[Opening Input section]

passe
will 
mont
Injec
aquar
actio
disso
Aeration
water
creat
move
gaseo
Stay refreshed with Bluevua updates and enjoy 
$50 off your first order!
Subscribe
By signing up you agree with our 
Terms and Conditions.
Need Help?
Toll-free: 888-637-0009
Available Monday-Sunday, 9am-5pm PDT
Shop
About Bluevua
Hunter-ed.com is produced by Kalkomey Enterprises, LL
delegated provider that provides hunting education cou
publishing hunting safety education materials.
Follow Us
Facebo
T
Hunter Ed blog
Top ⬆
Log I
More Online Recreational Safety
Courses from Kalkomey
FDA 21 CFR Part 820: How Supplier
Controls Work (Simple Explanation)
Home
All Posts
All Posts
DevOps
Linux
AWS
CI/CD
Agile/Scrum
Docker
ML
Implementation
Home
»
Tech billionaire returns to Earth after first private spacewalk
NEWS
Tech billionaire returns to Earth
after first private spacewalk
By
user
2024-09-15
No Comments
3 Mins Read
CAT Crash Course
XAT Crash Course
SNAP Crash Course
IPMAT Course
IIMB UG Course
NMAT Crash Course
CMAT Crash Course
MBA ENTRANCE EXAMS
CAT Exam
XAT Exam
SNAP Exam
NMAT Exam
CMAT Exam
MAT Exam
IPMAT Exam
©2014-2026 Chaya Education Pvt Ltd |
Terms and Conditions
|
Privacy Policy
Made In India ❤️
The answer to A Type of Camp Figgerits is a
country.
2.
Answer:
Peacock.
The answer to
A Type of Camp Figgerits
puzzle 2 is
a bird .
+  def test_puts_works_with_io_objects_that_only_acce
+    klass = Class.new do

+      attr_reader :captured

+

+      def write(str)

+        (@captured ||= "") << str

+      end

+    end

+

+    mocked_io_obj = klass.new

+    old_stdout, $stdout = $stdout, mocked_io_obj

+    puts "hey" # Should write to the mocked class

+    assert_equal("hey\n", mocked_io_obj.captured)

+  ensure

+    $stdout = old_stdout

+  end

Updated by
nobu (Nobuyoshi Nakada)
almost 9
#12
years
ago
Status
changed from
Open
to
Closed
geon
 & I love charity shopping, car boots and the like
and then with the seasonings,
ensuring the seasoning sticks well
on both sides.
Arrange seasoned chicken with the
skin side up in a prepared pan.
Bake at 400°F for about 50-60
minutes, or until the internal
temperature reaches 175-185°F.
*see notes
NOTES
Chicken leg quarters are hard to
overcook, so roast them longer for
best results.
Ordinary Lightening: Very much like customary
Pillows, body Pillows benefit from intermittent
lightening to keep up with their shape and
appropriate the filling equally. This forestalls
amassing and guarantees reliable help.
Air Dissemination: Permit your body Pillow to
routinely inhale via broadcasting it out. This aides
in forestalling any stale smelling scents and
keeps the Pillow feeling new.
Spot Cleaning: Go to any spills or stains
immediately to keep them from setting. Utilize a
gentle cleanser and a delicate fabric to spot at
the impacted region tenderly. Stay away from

[Closing Input section]

Exercise goal: Output every line of text from all the rows above as a JSON list of strings, one string per line, with blank lines left out.

Result for this exercise:
[
  "passe",
  "will ",
  "mont",
  "Injec",
  "aquar",
  "actio",
  "disso",
  "Aeration",
  "water",
  "creat",
  "move",
  "gaseo",
  "Stay refreshed with Bluevua updates and enjoy ",
  "$50 off your first order!",
  "Subscribe",
  "By signing up you agree with our ",
  "Terms and Conditions.",
  "Need Help?",
  "Toll-free: 888-637-0009",
  "Available Monday-Sunday, 9am-5pm PDT",
  "Shop",
  "About Bluevua",
  "Hunter-ed.com is produced by Kalkomey Enterprises, LL",
  "delegated provider that provides hunting education cou",
  "publishing hunting safety education materials.",
  "Follow Us",
  "Facebo",
  "T",
  "Hunter Ed blog",
  "Top ⬆",
  "Log I",
  "More Online Recreational Safety",
  "Courses from Kalkomey",
  "FDA 21 CFR Part 820: How Supplier",
  "Controls Work (Simple Explanation)",
  "Home",
  "All Posts",
  "All Posts",
  "DevOps",
  "Linux",
  "AWS",
  "CI/CD",
  "Agile/Scrum",
  "Docker",
  "ML",
  "Implementation",
  "Home",
  "»",
  "Tech billionaire returns to Earth after first private spacewalk",
  "NEWS",
  "Tech billionaire returns to Earth",
  "after first private spacewalk",
  "By",
  "user",
  "2024-09-15",
  "No Comments",
  "3 Mins Read",
  "CAT Crash Course",
  "XAT Crash Course",
  "SNAP Crash Course",
  "IPMAT Course",
  "IIMB UG Course",
  "NMAT Crash Course",
  "CMAT Crash Course",
  "MBA ENTRANCE EXAMS",
  "CAT Exam",
  "XAT Exam",
  "SNAP Exam",
  "NMAT Exam",
  "CMAT Exam",
  "MAT Exam",
  "IPMAT Exam",
  "©2014-2026 Chaya Education Pvt Ltd |",
  "Terms and Conditions",
  "|",
  "Privacy Policy",
  "Made In India ❤️",
  "The answer to A Type of Camp Figgerits is a",
  "country.",
  "2.",
  "Answer:",
  "Peacock.",
  "The answer to",
  "A Type of Camp Figgerits",
  "puzzle 2 is",
  "a bird .",
  "+  def test_puts_works_with_io_objects_that_only_acce",
  "+    klass = Class.new do",
  "+      attr_reader :captured",
  "+",
  "+      def write(str)",
  "+        (@captured ||= \"\") << str",
  "+      end",
  "+    end",
  "+",
  "+    mocked_io_obj = klass.new",
  "+    old_stdout, $stdout = $stdout, mocked_io_obj",
  "+    puts \"hey\" # Should write to the mocked class",
  "+    assert_equal(\"hey\\n\", mocked_io_obj.captured)",
  "+  ensure",
  "+    $stdout = old_stdout",
  "+  end",
  "Updated by",
  "nobu (Nobuyoshi Nakada)",
  "almost 9",
  "#12",
  "years",
  "ago",
  "Status",
  "changed from",
  "Open",
  "to",
  "Closed",
  "geon",
  " & I love charity shopping, car boots and the like",
  "and then with the seasonings,",
  "ensuring the seasoning sticks well",
  "on both sides.",
  "Arrange seasoned chicken with the",
  "skin side up in a prepared pan.",
  "Bake at 400°F for about 50-60",
  "minutes, or until the internal",
  "temperature reaches 175-185°F.",
  "*see notes",
  "NOTES",
  "Chicken leg quarters are hard to",
  "overcook, so roast them longer for",
  "best results.",
  "Ordinary Lightening: Very much like customary",
  "Pillows, body Pillows benefit from intermittent",
  "lightening to keep up with their shape and",
  "appropriate the filling equally. This forestalls",
  "amassing and guarantees reliable help.",
  "Air Dissemination: Permit your body Pillow to",
  "routinely inhale via broadcasting it out. This aides",
  "in forestalling any stale smelling scents and",
  "keeps the Pillow feeling new.",
  "Spot Cleaning: Go to any spills or stains",
  "immediately to keep them from setting. Utilize a",
  "gentle cleanser and a delicate fabric to spot at",
  "the impacted region tenderly. Stay away from"
]